Multiprocessing in Python allows the execution of multiple processes simultaneously. This is particularly useful for CPU-bound tasks that can benefit from parallelism.

2. Key Concepts

  • Process: An instance of a program in execution.
  • Thread: A lightweight process that shares the same memory space.
  • Concurrency: Running multiple tasks at the same time (not necessarily simultaneously).
  • Parallelism: Performing multiple operations simultaneously.

3. Getting Started

To use the multiprocessing module, you first need to import it. Below is a basic setup:

import multiprocessing

def worker():
    print("Worker Function")

if __name__ == "__main__":
    p = multiprocessing.Process(target=worker)
    p.start()
    p.join()

4. Code Example

Here is a more detailed example that demonstrates the use of multiple processes.

import multiprocessing
import time

def square(n):
    time.sleep(1)
    print(f'Square of {n} is {n * n}')

if __name__ == "__main__":
    processes = []
    numbers = [1, 2, 3, 4, 5]

    for number in numbers:
        p = multiprocessing.Process(target=square, args=(number,))
        processes.append(p)
        p.start()

    for p in processes:
        p.join()

5. Best Practices

  • Always protect the entry point of the program by using if __name__ == "__main__".
  • Use a Pool for managing multiple processes efficiently.
  • Be cautious of shared data; use Manager or Lock when necessary.
  • Keep track of processes and ensure they are properly joined.

6. FAQ

What is the difference between threading and multiprocessing in Python?

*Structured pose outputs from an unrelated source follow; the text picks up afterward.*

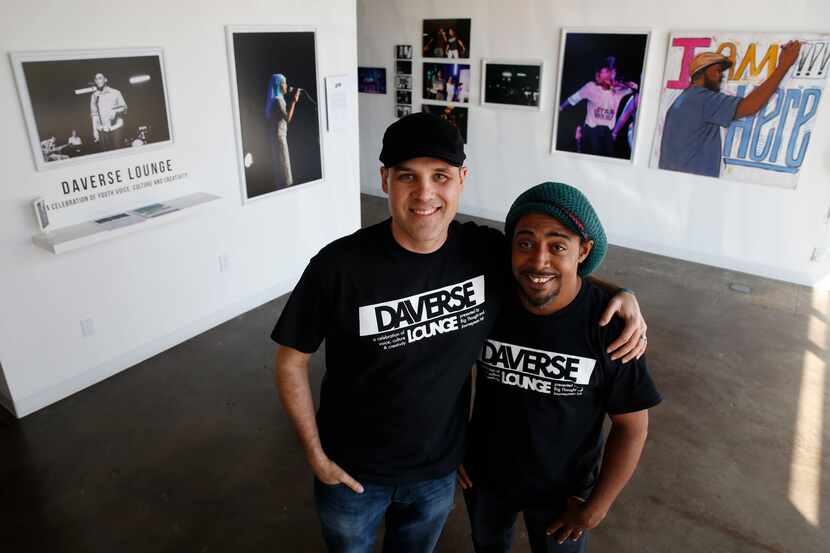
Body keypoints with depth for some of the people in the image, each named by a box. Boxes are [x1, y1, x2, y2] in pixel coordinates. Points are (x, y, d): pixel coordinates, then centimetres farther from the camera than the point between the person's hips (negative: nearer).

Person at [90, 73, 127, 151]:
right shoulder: (94, 96, 10)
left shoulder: (115, 93, 4)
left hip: (116, 128, -2)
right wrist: (95, 130, 7)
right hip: (102, 130, 2)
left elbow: (124, 108, 6)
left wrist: (116, 111, -15)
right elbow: (94, 114, 12)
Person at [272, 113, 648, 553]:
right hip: (352, 471, -2)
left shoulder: (488, 251, -17)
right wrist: (316, 455, -8)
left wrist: (622, 295, -14)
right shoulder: (339, 267, -26)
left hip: (439, 469, 2)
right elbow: (291, 361, -12)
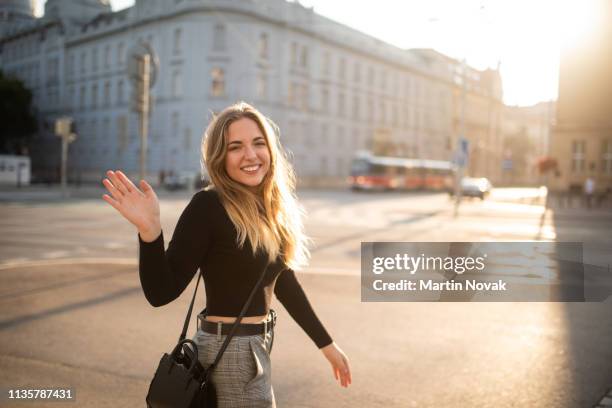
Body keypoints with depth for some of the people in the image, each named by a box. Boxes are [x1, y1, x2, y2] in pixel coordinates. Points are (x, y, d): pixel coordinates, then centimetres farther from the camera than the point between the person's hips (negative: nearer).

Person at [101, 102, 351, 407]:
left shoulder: (271, 208, 2)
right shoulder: (208, 207, -19)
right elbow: (161, 292, -20)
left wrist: (326, 344, 15)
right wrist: (149, 230, -36)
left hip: (256, 345, 8)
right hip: (230, 351, -8)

Threading is used for I/O-bound tasks, while multiprocessing is better for CPU-bound tasks.

How does the Global Interpreter Lock (GIL) affect multiprocessing?

The GIL allows only one thread to execute at a time, but does not affect multiprocessing since each process has its own Python interpreter.

Can I share data between processes?

Yes, you can share data using shared memory or a manager. However, be mindful of concurrency issues.